Vestibular histopathology of Kvlqt1 knockout mouse. (a) Normal histology of the utricle of unaffected heterozygous mouse for comparison. (b) Affected homozygous knockout mouse, showing marked reduction in the size of the endolymphatic compartment, associated with adhesions between the membranous envelope, the inner surface of the otic capsule and the otolithic membrane. The otolithic membrane shows irregular borders and is separated from the neuroepithelium (filled arrows). There is also a loculated collection of granular material (open arrows) in close association with the otolithic membrane. There is a marked reduction in hair cell number (identified by the presence of a white halo around the nucleus) in the neuroepithelium of the utricle in the homozygous mutant mouse (asterisk). These cells are particularly prominent in the center of the neuroepithelium in the heterozygous mutant mouse in which type I cells with large chalice-like nerve endings predominate.

Figure 5

Gastric pathology in Kvlqt1 knockout mice. Compared with paraffin sections of wild-type fundic mucosa (a), Kvlqt1 knockout mouse fundic mucosa (b) showed increased epithelial cell proliferation as measured by Ki67 indirect immunoperoxidase. In both cases, however, the proliferative zone was properly placed in the isthmic region of the glands. This zone was expanded in the knockout mouse, and the overall mucosal thickness was increased owing to increased numbers of epithelial cells in the deeper compartments.

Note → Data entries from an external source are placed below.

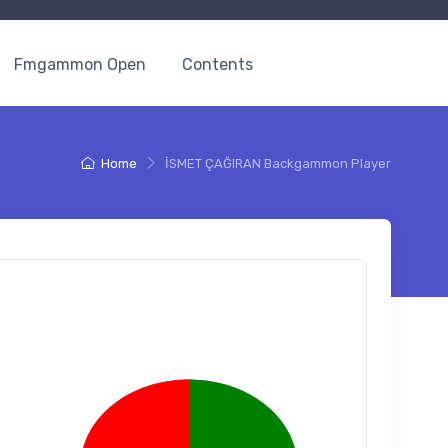
Fmgammon Open
Contents
Home
İSMET ÇAĞIRAN Backgammon Player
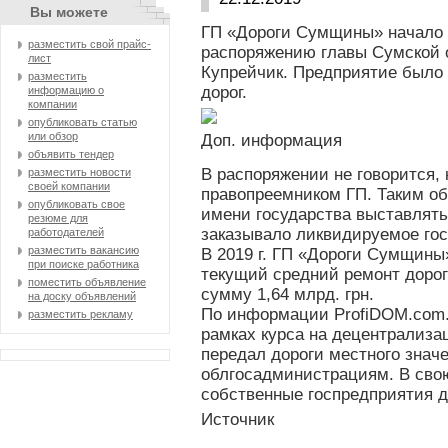
Вы можете
ГП «Дороги Сумщины» начало 
разместить свой прайс-
распоряжению главы Сумской
лист
Купрейчик.
Предприятие было 
разместить
дорог.
информацию о
компании
опубликовать статью
или обзор
Доп. информация
объявить тендер
В распоряжении не говорится, 
разместить новости
своей компании
правопреемником ГП. Таким об
опубликовать свое
имени государства выставлять 
резюме для
заказывало ликвидируемое го
работодателей
разместить вакансию
В 2019 г. ГП «Дороги Сумщины
при поиске работника
текущий средний ремонт дорог
поместить объявление
сумму 1,64 млрд. грн.
на доску объявлений
По информации ProfiDOM.com.u
разместить рекламу
рамках курса на децентрализа
передал дороги местного знач
облгосадминистрациям. В сво
собственные госпредприятия д
Источник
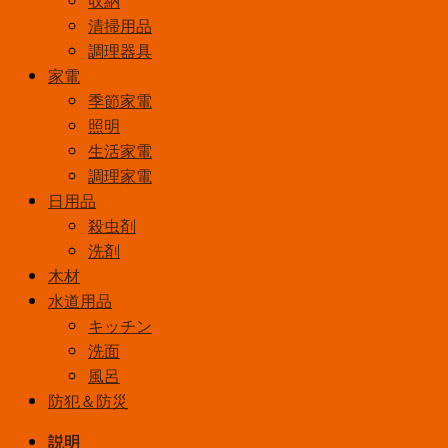
清掃用品
調理器具
家電
季節家電
照明
生活家電
調理家電
日用品
殺虫剤
洗剤
木材
水道用品
キッチン
洗面
風呂
防犯＆防災
説明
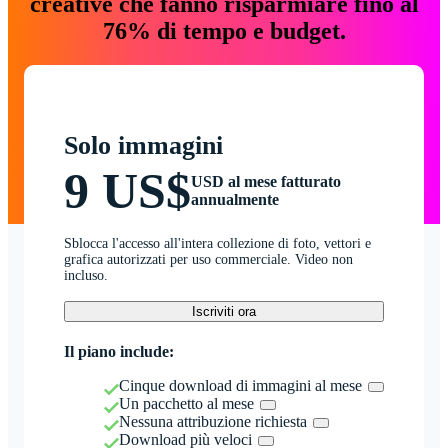
creative che fanno risparmiare fino al
76% di tempo e budget.
Solo immagini
9 US$
USD al mese fatturato
annualmente
Sblocca l'accesso all'intera collezione di foto, vettori e
grafica autorizzati per uso commerciale. Video non
incluso.
Iscriviti ora
Il piano include:
Cinque download di immagini al mese
Un pacchetto al mese
Nessuna attribuzione richiesta
Download più veloci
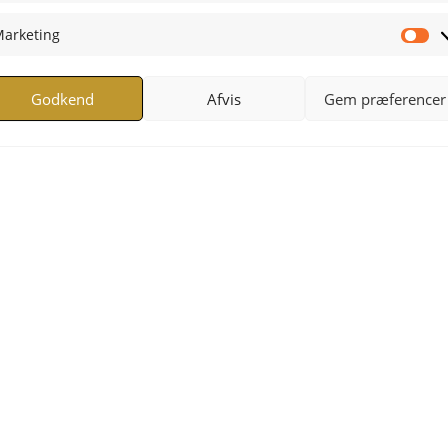
arketing
Ma
Godkend
Afvis
Gem præferencer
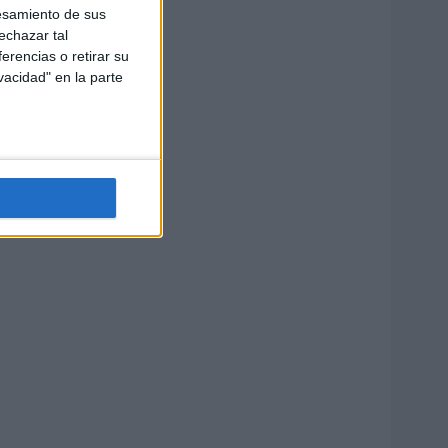
esamiento de sus
echazar tal
erencias o retirar su
vacidad" en la parte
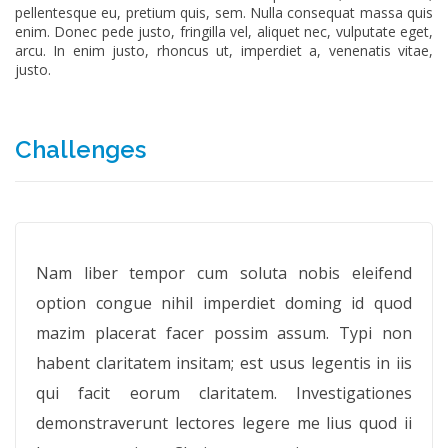
pellentesque eu, pretium quis, sem. Nulla consequat massa quis
enim. Donec pede justo, fringilla vel, aliquet nec, vulputate eget,
arcu. In enim justo, rhoncus ut, imperdiet a, venenatis vitae,
justo.
Challenges
Nam liber tempor cum soluta nobis eleifend
option congue nihil imperdiet doming id quod
mazim placerat facer possim assum. Typi non
habent claritatem insitam; est usus legentis in iis
qui facit eorum claritatem. Investigationes
demonstraverunt lectores legere me lius quod ii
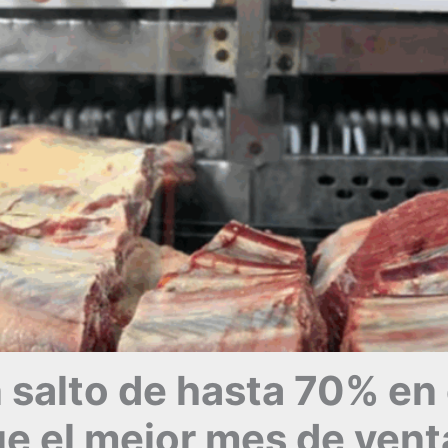
 salto de hasta 70% en e
e el mejor mes de vent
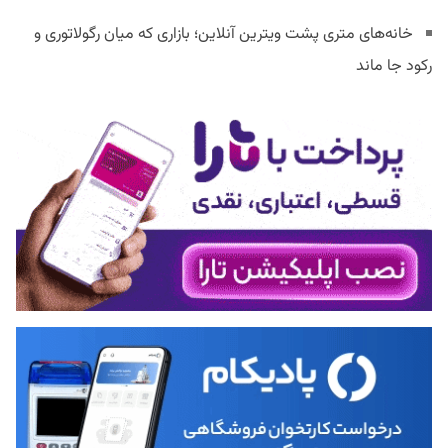
خانه‌های متری پشت ویترین آنلاین؛ بازاری که میان رگولاتوری و
رکود جا ماند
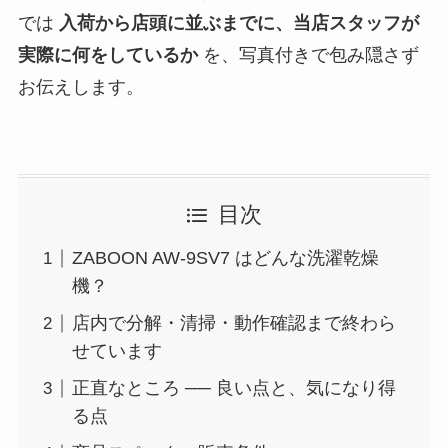
では
入荷から店頭に並ぶまでに、当店スタッフが
実際に何をしているか
を、写真付きで包み隠さず
お伝えします。
目次
ZABOON AW-9SV7 はどんな洗濯乾燥
機？
店内で分解・清掃・動作確認まで終わら
せています
正直なところ ── 良い点と、気になり得
る点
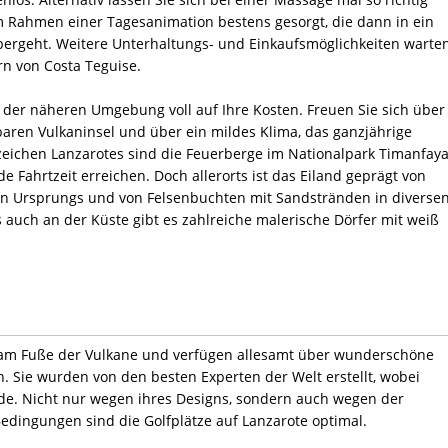
m Rahmen einer Tagesanimation bestens gesorgt, die dann in ein
rgeht. Weitere Unterhaltungs- und Einkaufsmöglichkeiten warte
n von Costa Teguise.
der näheren Umgebung voll auf Ihre Kosten. Freuen Sie sich über
aren Vulkaninsel und über ein mildes Klima, das ganzjährige
eichen Lanzarotes sind die Feuerberge im Nationalpark Timanfaya
e Fahrtzeit erreichen. Doch allerorts ist das Eiland geprägt von
en Ursprungs und von Felsenbuchten mit Sandstränden in diverse
 auch an der Küste gibt es zahlreiche malerische Dörfer mit weiß
n am Fuße der Vulkane und verfügen allesamt über wunderschöne
. Sie wurden von den besten Experten der Welt erstellt, wobei
rde. Nicht nur wegen ihres Designs, sondern auch wegen der
edingungen sind die Golfplätze auf Lanzarote optimal.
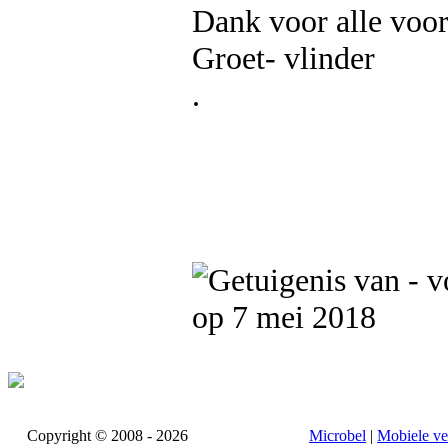
Dank voor alle voors
Groet- vlinder
.
op 7 mei 2018
Copyright © 2008 - 2026
Microbel
|
Mobiele ve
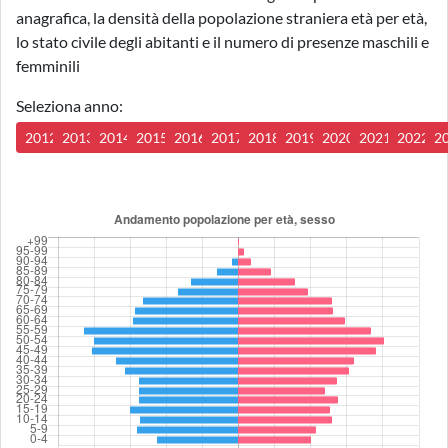
anagrafica, la densità della popolazione straniera età per età,
lo stato civile degli abitanti e il numero di presenze maschili e
femminili
Seleziona anno:
2012
2013
2014
2015
2016
2017
2018
2019
2020
2021
2022
2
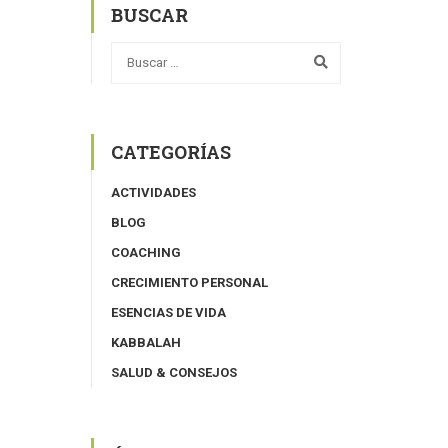
BUSCAR
CATEGORÍAS
ACTIVIDADES
BLOG
COACHING
CRECIMIENTO PERSONAL
ESENCIAS DE VIDA
KABBALAH
SALUD & CONSEJOS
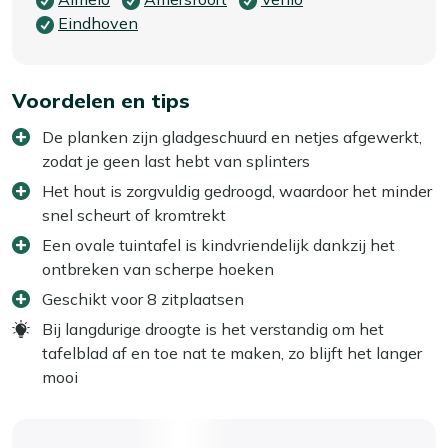
Eindhoven
Voordelen en tips
De planken zijn gladgeschuurd en netjes afgewerkt,
zodat je geen last hebt van splinters
Het hout is zorgvuldig gedroogd, waardoor het minder
snel scheurt of kromtrekt
Een ovale tuintafel is kindvriendelijk dankzij het
ontbreken van scherpe hoeken
Geschikt voor 8 zitplaatsen
Bij langdurige droogte is het verstandig om het
tafelblad af en toe nat te maken, zo blijft het langer
mooi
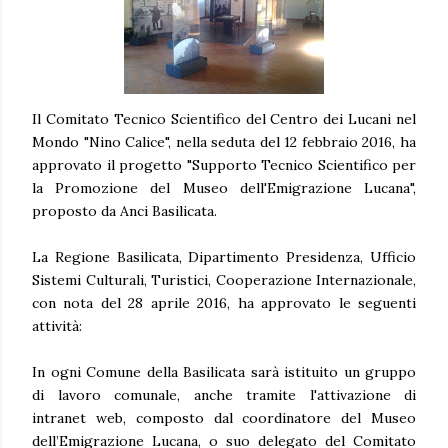
Il Comitato Tecnico Scientifico del Centro dei Lucani nel
Mondo "Nino Calice", nella seduta del 12 febbraio 2016, ha
approvato il progetto "Supporto Tecnico Scientifico per
la Promozione del Museo dell'Emigrazione Lucana",
proposto da Anci Basilicata.
La Regione Basilicata, Dipartimento Presidenza, Ufficio
Sistemi Culturali, Turistici, Cooperazione Internazionale,
con nota del 28 aprile 2016, ha approvato le seguenti
attività:
In ogni Comune della Basilicata sarà istituito un gruppo
di lavoro comunale, anche tramite l'attivazione di
intranet web, composto dal coordinatore del Museo
dell’Emigrazione Lucana, o suo delegato del Comitato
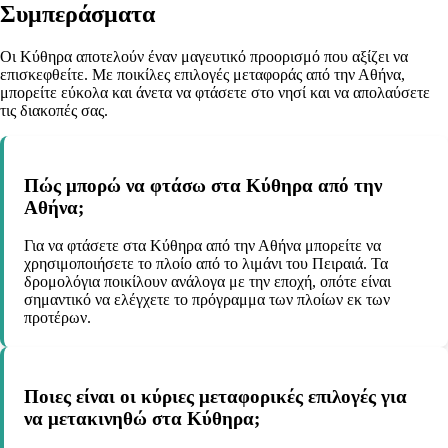
Συμπεράσματα
Οι Κύθηρα αποτελούν έναν μαγευτικό προορισμό που αξίζει να
επισκεφθείτε. Με ποικίλες επιλογές μεταφοράς από την Αθήνα,
μπορείτε εύκολα και άνετα να φτάσετε στο νησί και να απολαύσετε
τις διακοπές σας.
Πώς μπορώ να φτάσω στα Κύθηρα από την
Αθήνα;
Για να φτάσετε στα Κύθηρα από την Αθήνα μπορείτε να
χρησιμοποιήσετε το πλοίο από το λιμάνι του Πειραιά. Τα
δρομολόγια ποικίλουν ανάλογα με την εποχή, οπότε είναι
σημαντικό να ελέγχετε το πρόγραμμα των πλοίων εκ των
προτέρων.
Ποιες είναι οι κύριες μεταφορικές επιλογές για
να μετακινηθώ στα Κύθηρα;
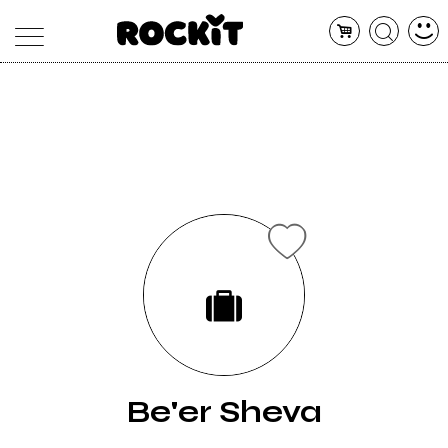
MAGAZINE
DATABASE
ARTICOLI
CONCERTI
ARTISTI
SHOP
RADIO
Be'er Sheva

PAS staining in gastric fundus of wild-type mice (c) and homozygous mutant mice (d) was largely confined to the apical portions of normal foveolar epithelial cells. In mutant mice, a broad zone of less intensely staining cells was present in the midportion of the mucosa, and the PAS staining of surface mucous cells was reduced (d). Hematoxylin and eosin staining of cells in the neck region of the mutant mice (e) showed dilated glands with many mucinous cells and vacuolated parietal cells. Immunostaining for H/K-ATPase (f) demonstrated staining in the cytoplasm of these parietal cells without staining of the intracellular vacuoles. Immunostaining of mucous neck cells for spasmolytic polypeptide in wild-type mice (g) showed staining of a small number of cells in the isthmic region. Prominent spasmolytic polypeptide staining was observed in knockout mouse hyperplastic mucous cells (h) along the entire length of the gland. Immunostaining for intrinsic factor in wild-type (i) and knockout (j) mice showed decreased numbers of chief cells in mutant mice. Bar, 40 μm (a, b, i, and j), 20 μm (c and d), 10 μm (e and f), and 60 μm (g and h).